+++ Recorded data

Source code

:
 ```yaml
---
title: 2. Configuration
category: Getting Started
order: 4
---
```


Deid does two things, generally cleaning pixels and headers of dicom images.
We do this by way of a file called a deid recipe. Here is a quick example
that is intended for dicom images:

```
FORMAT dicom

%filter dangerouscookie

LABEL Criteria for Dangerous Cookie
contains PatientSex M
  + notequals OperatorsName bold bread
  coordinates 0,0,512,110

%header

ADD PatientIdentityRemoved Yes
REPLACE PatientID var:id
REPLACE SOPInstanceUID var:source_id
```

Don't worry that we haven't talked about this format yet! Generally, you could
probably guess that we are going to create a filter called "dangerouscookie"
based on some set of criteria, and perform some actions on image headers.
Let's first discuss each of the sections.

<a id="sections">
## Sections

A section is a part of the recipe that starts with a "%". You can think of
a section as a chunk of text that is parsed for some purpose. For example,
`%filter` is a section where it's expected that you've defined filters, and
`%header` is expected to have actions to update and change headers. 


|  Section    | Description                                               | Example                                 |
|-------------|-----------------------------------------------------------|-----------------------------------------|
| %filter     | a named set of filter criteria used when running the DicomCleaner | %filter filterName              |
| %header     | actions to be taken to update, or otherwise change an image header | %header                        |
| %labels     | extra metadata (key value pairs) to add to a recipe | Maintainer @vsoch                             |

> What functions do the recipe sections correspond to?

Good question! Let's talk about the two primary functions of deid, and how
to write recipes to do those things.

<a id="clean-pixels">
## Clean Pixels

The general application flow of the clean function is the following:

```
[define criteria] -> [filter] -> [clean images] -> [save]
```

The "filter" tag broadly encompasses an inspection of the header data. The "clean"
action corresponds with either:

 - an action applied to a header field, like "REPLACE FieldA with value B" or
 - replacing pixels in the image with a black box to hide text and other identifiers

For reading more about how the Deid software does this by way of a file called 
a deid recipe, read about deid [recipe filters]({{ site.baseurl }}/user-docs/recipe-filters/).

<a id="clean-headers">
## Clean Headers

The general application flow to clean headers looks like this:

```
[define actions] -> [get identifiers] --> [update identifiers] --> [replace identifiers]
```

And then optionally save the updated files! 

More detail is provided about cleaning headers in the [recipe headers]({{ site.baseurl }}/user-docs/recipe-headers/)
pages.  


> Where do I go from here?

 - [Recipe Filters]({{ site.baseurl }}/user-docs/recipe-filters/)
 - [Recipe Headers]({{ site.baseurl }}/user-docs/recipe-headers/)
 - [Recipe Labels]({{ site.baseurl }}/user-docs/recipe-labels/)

++++++

> **Task details**:
Could you write out every entry above exactly as it appears?

> **Answer section**:
Source code

:
 ```yaml
---
title: 2. Configuration
category: Getting Started
order: 4
---
```


Deid does two things, generally cleaning pixels and headers of dicom images.
We do this by way of a file called a deid recipe. Here is a quick example
that is intended for dicom images:

```
FORMAT dicom

%filter dangerouscookie

LABEL Criteria for Dangerous Cookie
contains PatientSex M
  + notequals OperatorsName bold bread
  coordinates 0,0,512,110

%header

ADD PatientIdentityRemoved Yes
REPLACE PatientID var:id
REPLACE SOPInstanceUID var:source_id
```

Don't worry that we haven't talked about this format yet! Generally, you could
probably guess that we are going to create a filter called "dangerouscookie"
based on some set of criteria, and perform some actions on image headers.
Let's first discuss each of the sections.

<a id="sections">
## Sections

A section is a part of the recipe that starts with a "%". You can think of
a section as a chunk of text that is parsed for some purpose. For example,
`%filter` is a section where it's expected that you've defined filters, and
`%header` is expected to have actions to update and change headers. 


|  Section    | Description                                               | Example                                 |
|-------------|-----------------------------------------------------------|-----------------------------------------|
| %filter     | a named set of filter criteria used when running the DicomCleaner | %filter filterName              |
| %header     | actions to be taken to update, or otherwise change an image header | %header                        |
| %labels     | extra metadata (key value pairs) to add to a recipe | Maintainer @vsoch                             |

> What functions do the recipe sections correspond to?

Good question! Let's talk about the two primary functions of deid, and how
to write recipes to do those things.

<a id="clean-pixels">
## Clean Pixels

The general application flow of the clean function is the following:

```
[define criteria] -> [filter] -> [clean images] -> [save]
```

The "filter" tag broadly encompasses an inspection of the header data. The "clean"
action corresponds with either:

 - an action applied to a header field, like "REPLACE FieldA with value B" or
 - replacing pixels in the image with a black box to hide text and other identifiers

For reading more about how the Deid software does this by way of a file called 
a deid recipe, read about deid [recipe filters]({{ site.baseurl }}/user-docs/recipe-filters/).

<a id="clean-headers">
## Clean Headers

The general application flow to clean headers looks like this:

```
[define actions] -> [get identifiers] --> [update identifiers] --> [replace identifiers]
```

And then optionally save the updated files! 

More detail is provided about cleaning headers in the [recipe headers]({{ site.baseurl }}/user-docs/recipe-headers/)
pages.  


> Where do I go from here?

 - [Recipe Filters]({{ site.baseurl }}/user-docs/recipe-filters/)
 - [Recipe Headers]({{ site.baseurl }}/user-docs/recipe-headers/)
 - [Recipe Labels]({{ site.baseurl }}/user-docs/recipe-labels/)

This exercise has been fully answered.